MEMBERS of the Stevenage Labour Party were lying down on the job on Saturday in protest of ‘bedroom tax’.

Councillors and party members bedded down in Stevenage town centre to make a stand against the Conservative-led Government policy which comes into effect in April.

The new rules will affect housing benefit, paid to less well-off council and housing association tenants to help with rent.

If tenants are deemed to have one spare room, the amount of rent eligible for housing benefit will be cut by 14 per cent.
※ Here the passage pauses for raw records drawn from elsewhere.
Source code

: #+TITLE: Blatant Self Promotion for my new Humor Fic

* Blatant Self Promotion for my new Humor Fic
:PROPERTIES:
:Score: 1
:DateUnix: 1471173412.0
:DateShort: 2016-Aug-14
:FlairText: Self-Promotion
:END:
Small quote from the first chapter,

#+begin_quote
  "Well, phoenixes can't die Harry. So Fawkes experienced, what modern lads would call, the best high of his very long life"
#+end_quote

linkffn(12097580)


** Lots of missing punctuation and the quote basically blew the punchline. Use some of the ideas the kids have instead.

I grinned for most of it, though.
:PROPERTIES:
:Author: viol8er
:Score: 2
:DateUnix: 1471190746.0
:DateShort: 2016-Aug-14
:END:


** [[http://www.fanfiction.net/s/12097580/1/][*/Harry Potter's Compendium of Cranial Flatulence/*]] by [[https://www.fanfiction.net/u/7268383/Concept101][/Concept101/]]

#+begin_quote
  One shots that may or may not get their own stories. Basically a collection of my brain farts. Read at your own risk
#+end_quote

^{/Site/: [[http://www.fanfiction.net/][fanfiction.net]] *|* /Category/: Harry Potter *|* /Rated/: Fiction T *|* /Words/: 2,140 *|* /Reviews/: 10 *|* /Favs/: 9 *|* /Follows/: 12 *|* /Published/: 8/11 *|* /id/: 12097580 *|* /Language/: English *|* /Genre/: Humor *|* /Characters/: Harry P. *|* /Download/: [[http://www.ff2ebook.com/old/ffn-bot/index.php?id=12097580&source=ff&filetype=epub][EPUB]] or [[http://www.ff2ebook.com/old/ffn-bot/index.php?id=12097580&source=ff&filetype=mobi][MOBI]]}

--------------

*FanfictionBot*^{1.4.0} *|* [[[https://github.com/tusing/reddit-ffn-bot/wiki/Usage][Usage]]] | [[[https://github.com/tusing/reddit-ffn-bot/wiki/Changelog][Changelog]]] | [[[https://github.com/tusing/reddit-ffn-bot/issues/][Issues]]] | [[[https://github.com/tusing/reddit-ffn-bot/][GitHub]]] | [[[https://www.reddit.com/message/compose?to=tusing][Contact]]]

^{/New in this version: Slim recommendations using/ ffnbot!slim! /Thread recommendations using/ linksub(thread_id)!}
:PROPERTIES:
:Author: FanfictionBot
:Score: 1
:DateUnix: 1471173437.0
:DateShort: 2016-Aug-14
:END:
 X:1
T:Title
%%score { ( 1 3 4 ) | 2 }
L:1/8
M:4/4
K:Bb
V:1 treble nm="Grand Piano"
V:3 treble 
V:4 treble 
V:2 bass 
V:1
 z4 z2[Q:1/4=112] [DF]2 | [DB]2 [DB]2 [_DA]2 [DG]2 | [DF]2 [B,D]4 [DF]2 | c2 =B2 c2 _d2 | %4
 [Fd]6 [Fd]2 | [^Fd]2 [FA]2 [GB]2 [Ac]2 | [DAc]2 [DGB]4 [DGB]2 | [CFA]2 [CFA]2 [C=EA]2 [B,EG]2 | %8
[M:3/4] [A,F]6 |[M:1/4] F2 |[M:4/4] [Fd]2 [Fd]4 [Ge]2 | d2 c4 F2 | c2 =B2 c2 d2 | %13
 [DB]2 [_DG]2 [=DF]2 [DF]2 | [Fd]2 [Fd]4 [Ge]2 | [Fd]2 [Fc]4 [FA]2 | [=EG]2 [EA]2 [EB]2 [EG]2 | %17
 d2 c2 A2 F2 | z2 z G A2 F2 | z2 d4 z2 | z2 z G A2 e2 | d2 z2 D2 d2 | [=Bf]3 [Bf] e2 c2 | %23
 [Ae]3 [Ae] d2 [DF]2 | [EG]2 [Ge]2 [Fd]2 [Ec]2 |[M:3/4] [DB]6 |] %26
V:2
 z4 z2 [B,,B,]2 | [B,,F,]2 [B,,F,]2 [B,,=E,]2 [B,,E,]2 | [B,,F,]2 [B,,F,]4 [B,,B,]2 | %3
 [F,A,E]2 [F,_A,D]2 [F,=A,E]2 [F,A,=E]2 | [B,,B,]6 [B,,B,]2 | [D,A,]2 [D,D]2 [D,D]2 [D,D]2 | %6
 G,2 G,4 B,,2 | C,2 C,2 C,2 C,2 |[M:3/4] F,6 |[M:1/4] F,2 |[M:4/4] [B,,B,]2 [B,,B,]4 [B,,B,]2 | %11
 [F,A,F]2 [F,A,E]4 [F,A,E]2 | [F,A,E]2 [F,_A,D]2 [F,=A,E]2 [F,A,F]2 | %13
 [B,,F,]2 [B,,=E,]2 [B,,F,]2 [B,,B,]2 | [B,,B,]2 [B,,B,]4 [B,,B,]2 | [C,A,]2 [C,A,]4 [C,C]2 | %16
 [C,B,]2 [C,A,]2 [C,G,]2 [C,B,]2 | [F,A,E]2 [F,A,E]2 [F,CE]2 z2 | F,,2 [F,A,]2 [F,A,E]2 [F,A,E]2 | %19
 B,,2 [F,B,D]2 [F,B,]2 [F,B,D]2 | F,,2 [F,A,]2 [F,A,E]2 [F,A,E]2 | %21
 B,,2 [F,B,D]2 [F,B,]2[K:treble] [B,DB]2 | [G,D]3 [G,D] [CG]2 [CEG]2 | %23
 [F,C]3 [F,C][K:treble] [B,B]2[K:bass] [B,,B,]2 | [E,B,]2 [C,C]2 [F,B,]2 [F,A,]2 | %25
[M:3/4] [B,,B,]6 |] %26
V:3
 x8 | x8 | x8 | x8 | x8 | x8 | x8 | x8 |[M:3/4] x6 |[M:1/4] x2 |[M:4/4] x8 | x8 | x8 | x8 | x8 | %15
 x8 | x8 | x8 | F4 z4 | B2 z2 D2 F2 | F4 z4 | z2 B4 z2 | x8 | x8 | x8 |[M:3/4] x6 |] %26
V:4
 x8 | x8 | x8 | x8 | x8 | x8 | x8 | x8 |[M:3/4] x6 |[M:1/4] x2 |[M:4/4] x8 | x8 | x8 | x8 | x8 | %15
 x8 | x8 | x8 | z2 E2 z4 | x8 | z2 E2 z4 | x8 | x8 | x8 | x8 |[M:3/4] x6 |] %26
If they have two or more spare rooms, the cut will be 25 per cent.

The Government estimates the average household affected will lose £14 a week, saving the taxpayer £505m in the first year.

Nearly 400 people in Stevenage will be affected, while in North Herts, more than 1,000 will miss out financially.
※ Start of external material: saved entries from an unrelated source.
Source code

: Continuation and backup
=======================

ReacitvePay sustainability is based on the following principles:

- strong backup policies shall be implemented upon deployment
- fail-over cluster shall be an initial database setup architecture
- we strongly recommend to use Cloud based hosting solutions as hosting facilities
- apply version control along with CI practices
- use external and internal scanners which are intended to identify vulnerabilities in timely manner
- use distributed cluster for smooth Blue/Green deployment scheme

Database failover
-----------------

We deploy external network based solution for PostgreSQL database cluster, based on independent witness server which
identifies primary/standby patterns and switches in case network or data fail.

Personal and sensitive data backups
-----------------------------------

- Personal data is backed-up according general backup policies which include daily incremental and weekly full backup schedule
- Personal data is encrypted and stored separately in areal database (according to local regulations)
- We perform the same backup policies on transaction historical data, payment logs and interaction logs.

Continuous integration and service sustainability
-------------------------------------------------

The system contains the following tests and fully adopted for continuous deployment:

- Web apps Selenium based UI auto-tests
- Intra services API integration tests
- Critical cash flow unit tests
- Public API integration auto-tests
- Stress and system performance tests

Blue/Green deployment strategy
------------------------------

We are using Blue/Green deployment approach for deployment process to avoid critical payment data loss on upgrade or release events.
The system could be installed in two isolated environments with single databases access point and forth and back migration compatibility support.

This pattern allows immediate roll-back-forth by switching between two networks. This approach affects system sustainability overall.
Last week the Government’s work and pensions secretary Iain Duncan Smith made a change to the policy by announcing foster carers and armed forces personnel who live at home would be exempt.

“The bedroom tax is a cynical attack by the government on many aspects of family life,” said Stevenage Borough Council leader and Labour parliamentary candidate Sharon Taylor.

“Families will pay for keeping a room for children at university, for rooms for children in separated families, grandparents who have extra rooms to help with childcare and disabled couples who need separate rooms to cope with their medical needs.

“This is a cynical assault by the Conservative-led Coalition Government which penalises those already struggling in these days of austerity.

“There are just not thousands of empty homes for these people to go to and if they go into private housing, that will increase the benefit bill not reduce it.”